From the listing below, copy every line with the word "output".

- Opening Delimiter -

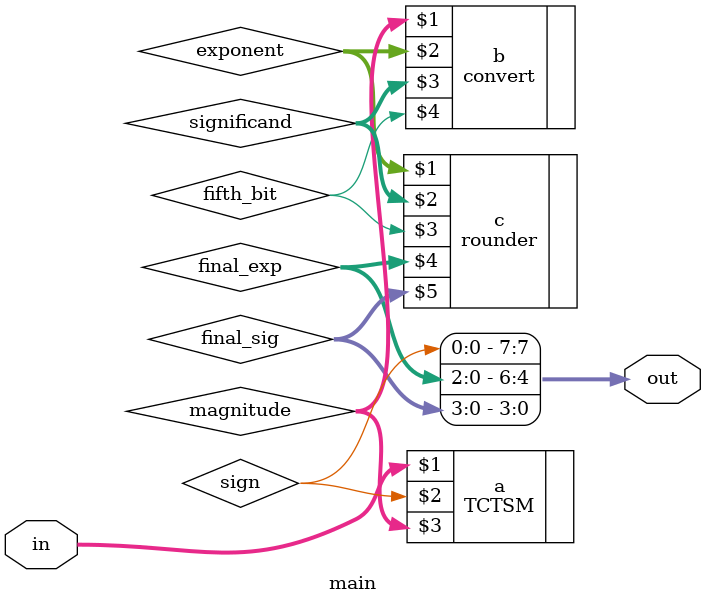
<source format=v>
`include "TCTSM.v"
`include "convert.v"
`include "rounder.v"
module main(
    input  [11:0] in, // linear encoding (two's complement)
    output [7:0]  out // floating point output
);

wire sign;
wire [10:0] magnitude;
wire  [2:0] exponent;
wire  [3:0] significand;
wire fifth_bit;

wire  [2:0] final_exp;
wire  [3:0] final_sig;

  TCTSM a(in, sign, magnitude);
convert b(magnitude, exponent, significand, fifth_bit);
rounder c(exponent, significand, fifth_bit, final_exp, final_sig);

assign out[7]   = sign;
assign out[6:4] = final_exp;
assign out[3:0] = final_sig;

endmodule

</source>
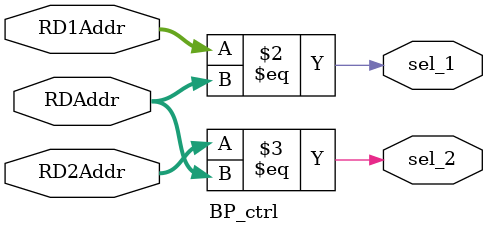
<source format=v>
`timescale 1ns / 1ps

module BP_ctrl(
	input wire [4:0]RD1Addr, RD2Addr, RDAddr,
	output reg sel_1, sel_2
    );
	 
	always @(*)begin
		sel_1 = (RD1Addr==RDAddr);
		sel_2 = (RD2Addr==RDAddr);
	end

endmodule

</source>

- Closing Delimiter -

**ANSWER TO THE PROBLEM**.
    output [7:0]  out // floating point output
	output reg sel_1, sel_2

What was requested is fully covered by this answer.